The optimal estate planning giving strategy is to donate noncash items. Many people are aware that they can donate stocks and mutual fund shares. Even that isn’t the best estate planning strategy. You get more bang for the buck by donating collectibles, such as art, antiques, jewelry, wine, or other personal collections.

Here’s the twist. Most people know that the top rate on long-term capital gains from securities and other investments is 15%. What they don’t know is that the maximum capital gains rate never was reduced for collectibles. The top rate on gains from collectibles held for more than one year still is 28%. You save more taxes by giving a collectible instead of stocks.

In addition, a charitable contribution ensures that this year you benefit from the full fair market value of the property. To sell it, you would have to wait some time to find a buyer willing to pay your price. Then you might owe a broker’s commission on the sale.

Plus, many collectibles’ prices did well during the stock bear market. As stocks fell, investors poured money into other assets. When the economy started picking up steam, their prices continued to rise.

Giving a collectible to charity also can ensure that it is well-cared for. You especially might want to donate a collection or valuable asset you have been preserving for years.

Generally, a donor of long-term capital gain property can deduct the fair market value of the property at the time of the contribution and does not owe taxes on the gain. There are a couple of ways that deduction might be limited or reduced.

The charity’s use of the appreciated property must be related to the charity’s exempt function in order for the donor to get the full deduction. For example, a museum must display artwork (or preserve it for future display). Most tax lawyers recommend that a donor get a letter from the charity acknowledging that it will use the property in its exempt function. If the charity does not use the property properly or sells it, the deduction is reduced by the potential capital gain in the property.

The type of charity also can limit the deduction. “Public charities” have a broad base of donors, and donors generally are allowed to deduct up to 50% of their adjusted gross income for cash contributions to them. Deductions for donations of appreciated long-term capital gain property to these charities are limited to 30% of AGI.

Gifts of long-term capital gain property to other charities are limited to 20% of AGI for the year.

Unused contributions generally can be carried forward for up to five years until they are fully deducted.

Be sure to work with a charity’s tax advisor and your own before making a contribution of property. You want to know the actual amount of your deduction before giving the property.
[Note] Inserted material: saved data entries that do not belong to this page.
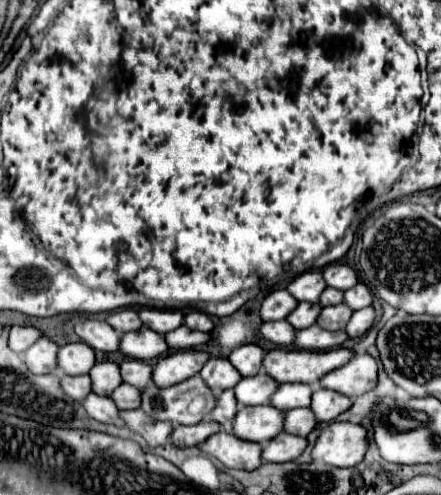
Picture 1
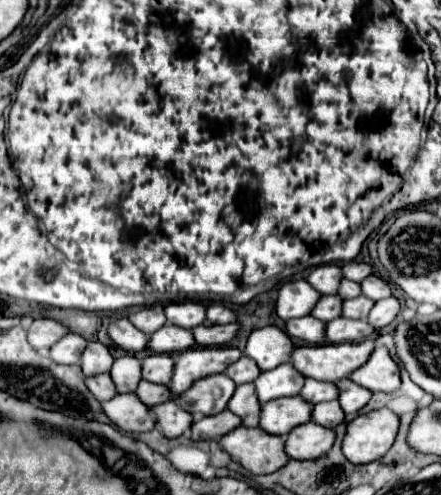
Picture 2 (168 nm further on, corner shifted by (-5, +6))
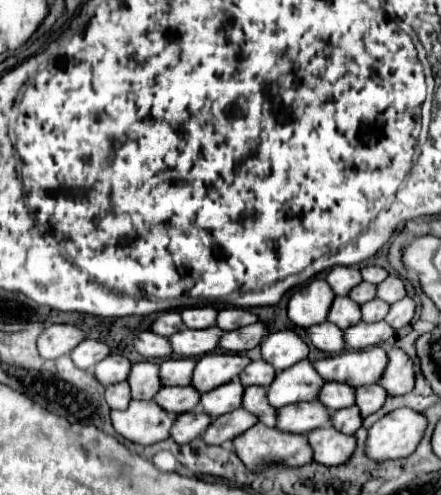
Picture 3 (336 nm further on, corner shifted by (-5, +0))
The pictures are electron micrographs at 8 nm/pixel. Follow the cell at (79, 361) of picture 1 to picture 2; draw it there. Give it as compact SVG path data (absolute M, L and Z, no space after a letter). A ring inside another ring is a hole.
M90 341L80 355L80 367L82 367L84 375L88 375L88 377L98 375L98 373L108 373L112 367L112 361L114 359L112 359L108 347L98 341Z

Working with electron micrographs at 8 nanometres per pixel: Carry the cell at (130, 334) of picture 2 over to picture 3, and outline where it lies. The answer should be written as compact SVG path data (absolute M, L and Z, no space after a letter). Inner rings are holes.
M152 331L138 333L138 335L134 337L134 345L136 345L138 353L144 355L144 357L170 357L170 355L172 355L168 337L154 335Z

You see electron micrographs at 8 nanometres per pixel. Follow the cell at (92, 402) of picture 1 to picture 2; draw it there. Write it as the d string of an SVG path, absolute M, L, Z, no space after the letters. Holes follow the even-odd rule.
M134 393L116 395L108 401L100 403L104 413L110 417L114 425L130 433L142 433L154 429L154 417L148 413L148 407L140 403Z

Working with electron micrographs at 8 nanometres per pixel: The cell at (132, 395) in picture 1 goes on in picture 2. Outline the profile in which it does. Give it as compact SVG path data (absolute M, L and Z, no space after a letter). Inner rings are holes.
M140 381L138 387L136 387L136 391L134 391L134 395L138 395L140 401L144 405L148 405L148 407L156 405L156 403L162 403L166 399L174 399L164 385L154 385L150 381Z

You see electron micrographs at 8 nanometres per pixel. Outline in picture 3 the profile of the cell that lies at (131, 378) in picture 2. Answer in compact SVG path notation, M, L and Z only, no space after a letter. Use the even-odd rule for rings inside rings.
M148 361L146 363L136 363L130 371L128 383L130 383L130 389L132 389L132 399L150 401L162 389L158 365L148 363Z

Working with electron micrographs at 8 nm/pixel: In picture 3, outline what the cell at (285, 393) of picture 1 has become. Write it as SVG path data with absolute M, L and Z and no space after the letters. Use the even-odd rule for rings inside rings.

Charities are more willing to accept gifts of property than they were in the past. One reason is that there now are firms to help charities evaluate, accept, and sell or store various kinds of property. Charities also realize that they can net more money by accepting property instead of insisting on cash or securities.
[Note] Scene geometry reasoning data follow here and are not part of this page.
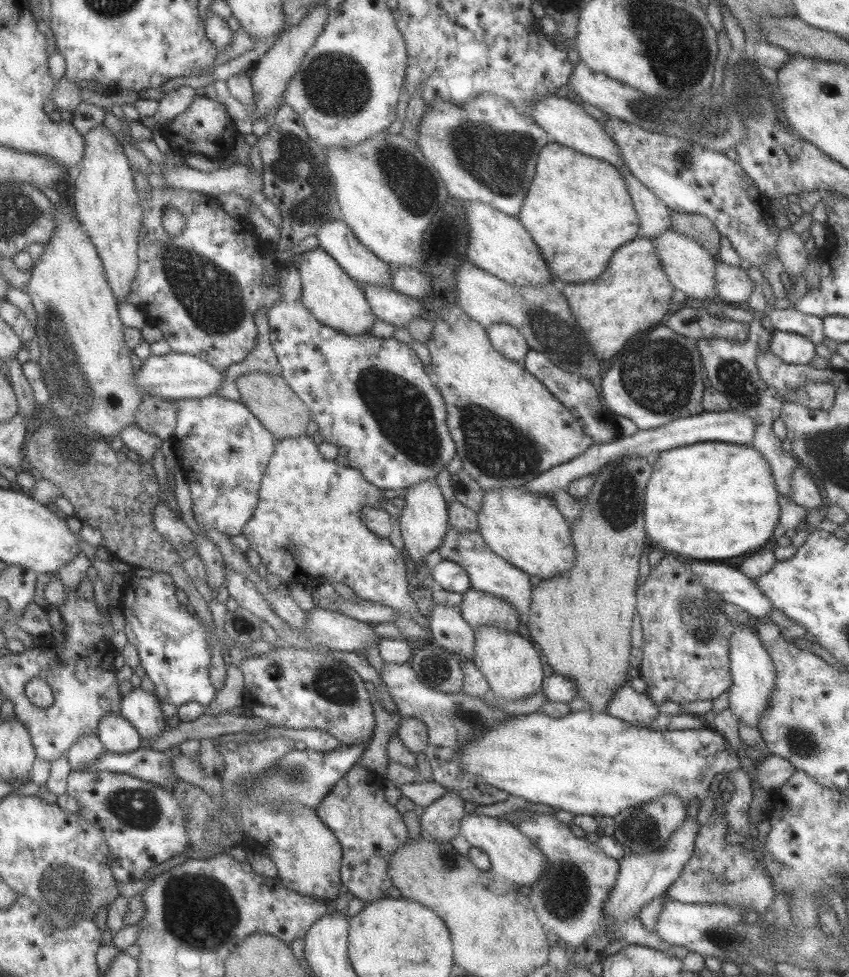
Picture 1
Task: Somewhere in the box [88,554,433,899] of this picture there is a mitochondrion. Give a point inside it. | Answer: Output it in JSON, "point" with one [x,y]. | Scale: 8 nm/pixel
{"point":[138,808]}

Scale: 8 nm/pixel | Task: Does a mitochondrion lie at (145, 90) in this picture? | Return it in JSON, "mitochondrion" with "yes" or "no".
{"mitochondrion":"no"}

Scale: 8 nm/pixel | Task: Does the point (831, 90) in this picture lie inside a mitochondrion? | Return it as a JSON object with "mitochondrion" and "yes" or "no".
{"mitochondrion":"no"}

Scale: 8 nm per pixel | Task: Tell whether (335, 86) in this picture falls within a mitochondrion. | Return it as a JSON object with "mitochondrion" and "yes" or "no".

Yet, that doesn’t mean a charity will accept anything. Most charities turn down many offers each year because they cannot use the property in their operations or because the cost of turning the property into cash would exceed the benefit. That is one reason you need to start early in the year. You need to locate a charity that is willing to take your property and, ideally, that will use it in the exempt function.

To get the maximum deduction, if the property is worth over $5,000 an independent, written appraisal must be attached to your tax return.

Expect extra scrutiny of these transactions in the next few years. A recent General Accounting Office report found that the charitable deductions for donated cars far exceed what charities net from the donations. Congress plans to examine whether taxpayers are overstating the value of the cars or whether the rules need to be changed.

A donation to charity is an ideal way to transfer a collectible. To get maximum benefit, you need to start estate planning now. Locate charities that will want your property, be able to use it, and will help maximize your deduction.